## Problem to work on
Copy every line of the listing that holds the string "orthopédiques".

## Input data

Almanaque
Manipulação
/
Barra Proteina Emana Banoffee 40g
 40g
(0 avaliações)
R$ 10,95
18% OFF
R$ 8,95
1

...

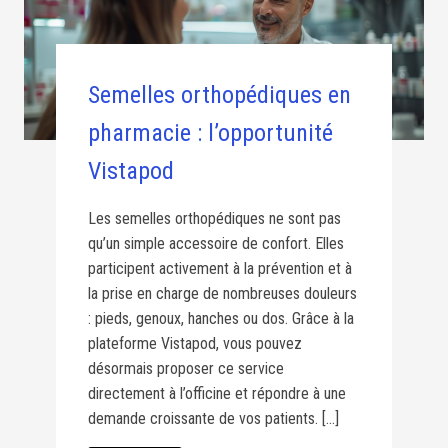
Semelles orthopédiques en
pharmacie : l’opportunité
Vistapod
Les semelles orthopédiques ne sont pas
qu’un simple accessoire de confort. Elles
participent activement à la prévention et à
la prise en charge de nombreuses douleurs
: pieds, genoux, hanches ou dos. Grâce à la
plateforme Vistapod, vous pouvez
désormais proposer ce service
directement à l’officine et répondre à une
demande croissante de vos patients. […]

## Solution to the problem
Semelles orthopédiques en
Les semelles orthopédiques ne sont pas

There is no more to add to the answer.